Lamine Diack, the president of the International Association of Athletics Federations, plans to travel to South Africa for a face-to-face meeting with Caster Semenya to explain the results of her gender verification test.
Semenya, whose 800 metres victory at the World Championships in August has been overshadowed by the row over her ambiguous gender, has yet to be notified about the medical examination she underwent following her triumph in Berlin, despite leaked reports that she is a hermaphrodite, with both male and female sexual organs.
The test results are still being scrutinised by scientific experts and lawyers but Diack, a Senegalese, hopes to be in a position to fly to South Africa to meet the 18 year-old before the end of the month. With Diack also being an African, it is hoped the trip will help to ease some of the racial tensions that have emerged as a result of the case.
Speaking after her gender test, the president of Athletics South Africa Leonard Chuene said: “Who are white people to question the make-up of an African girl?

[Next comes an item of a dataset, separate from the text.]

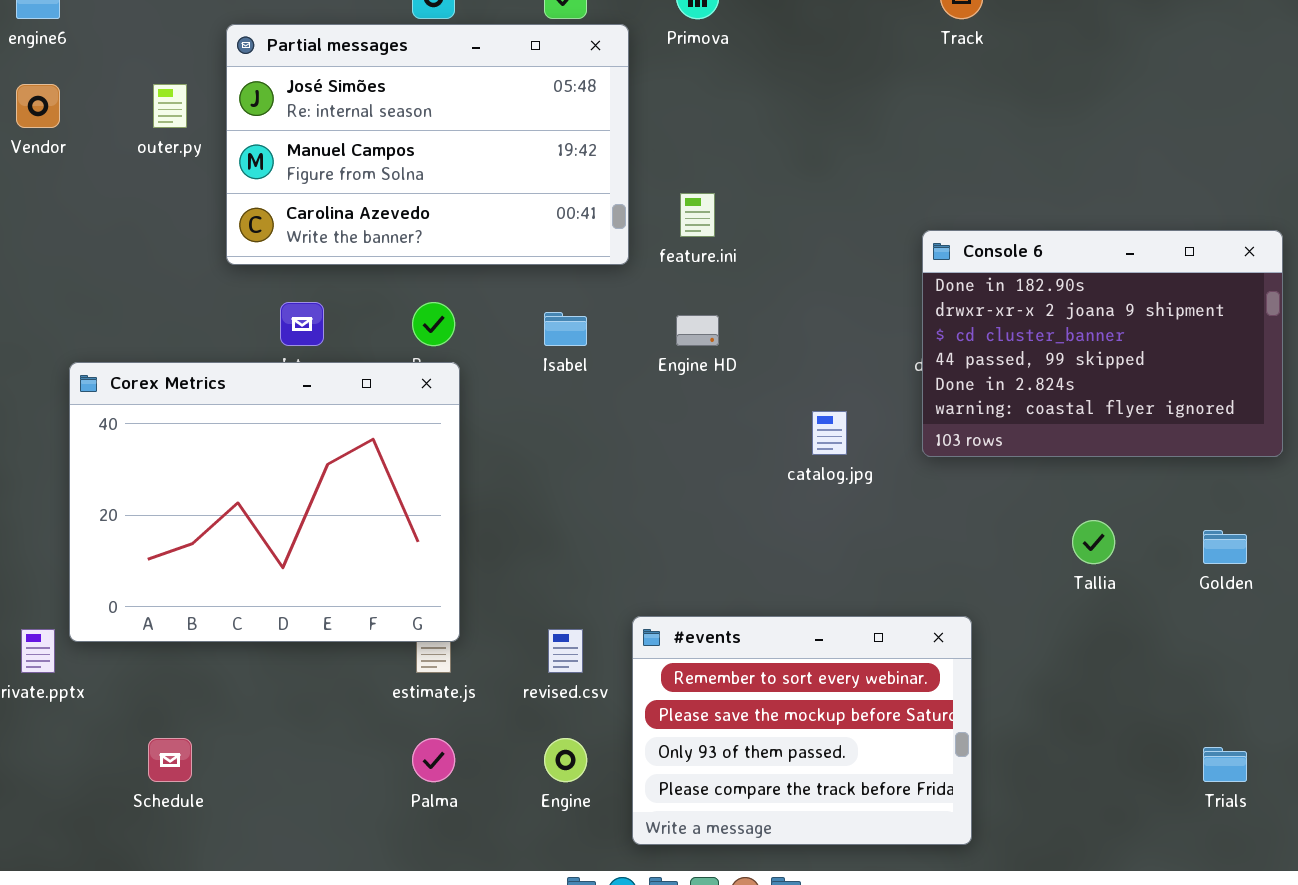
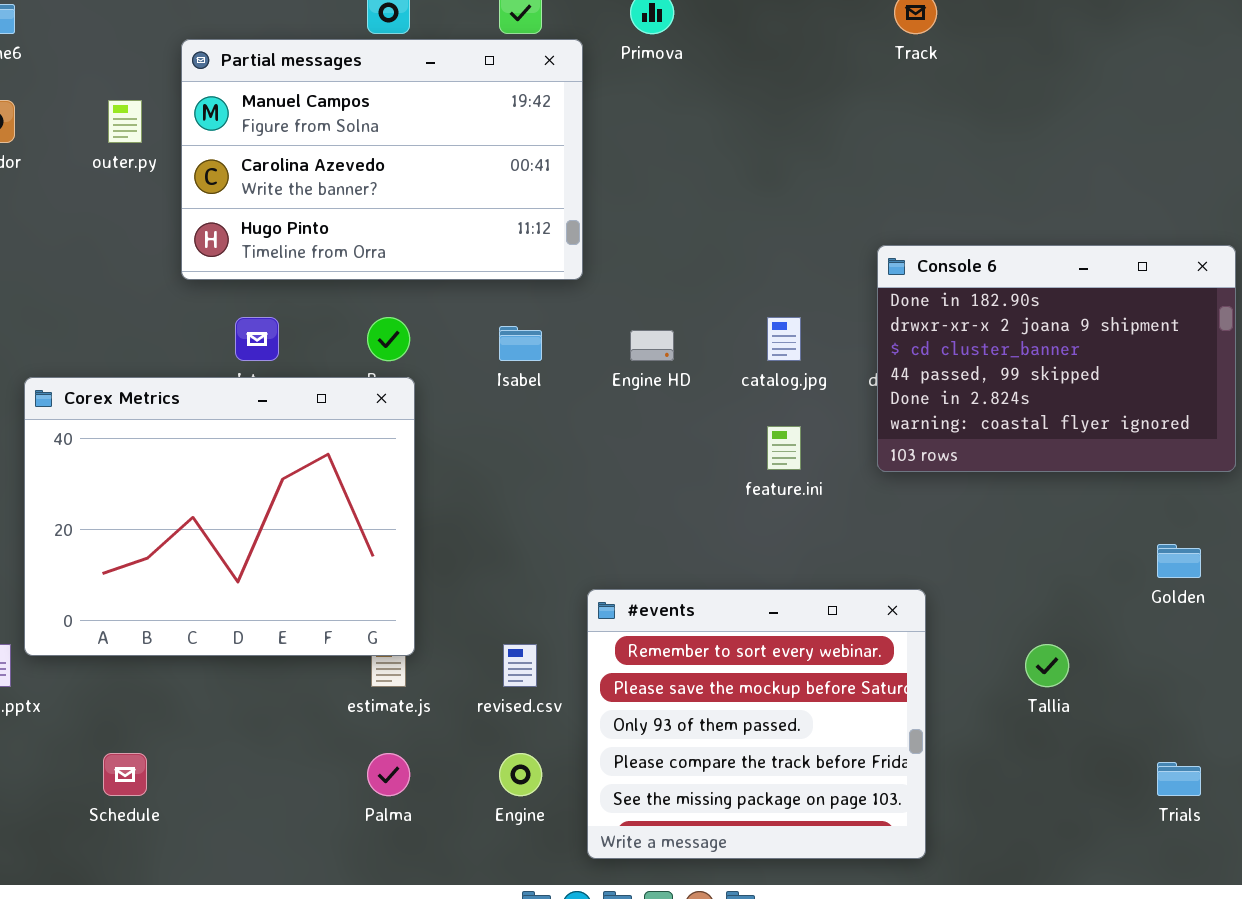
Partial messages: [226,24,629,265] -> [181,39,583,280], scrolled down 1 row
feature.ini: [680,193,715,237] -> [767,426,801,470], moved
catalog.jpg: [812,411,847,455] -> [767,317,801,361], moved
Tallia: [1072,520,1115,564] -> [1025,644,1069,687], moved
#events: [632,616,972,845] -> [587,589,926,859], resized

I say this is racism, pure and simple.” Chuene has since admitted he lied about knowing of gender tests carried out on Semenya before the World Championship in Berlin.
Diack’s personal involvement reflects the high importance the IAAF attaches to resolving the controversy. The trip would also give Diack an opportunity to build bridges with the South African government which has been highly critical of the IAAF’s handling of the affair.
Semenya has also engaged an American law firm to advise her on human and civil rights matters and is considering taking legal action against the world governing body for breaching her right to confidentiality.
Diack, who may be accompanied by Professor Arne Ljungqvist, chairman of the International Olympic Committee’s medical commission, hopes to discuss with Semenya the implications of her gender test results.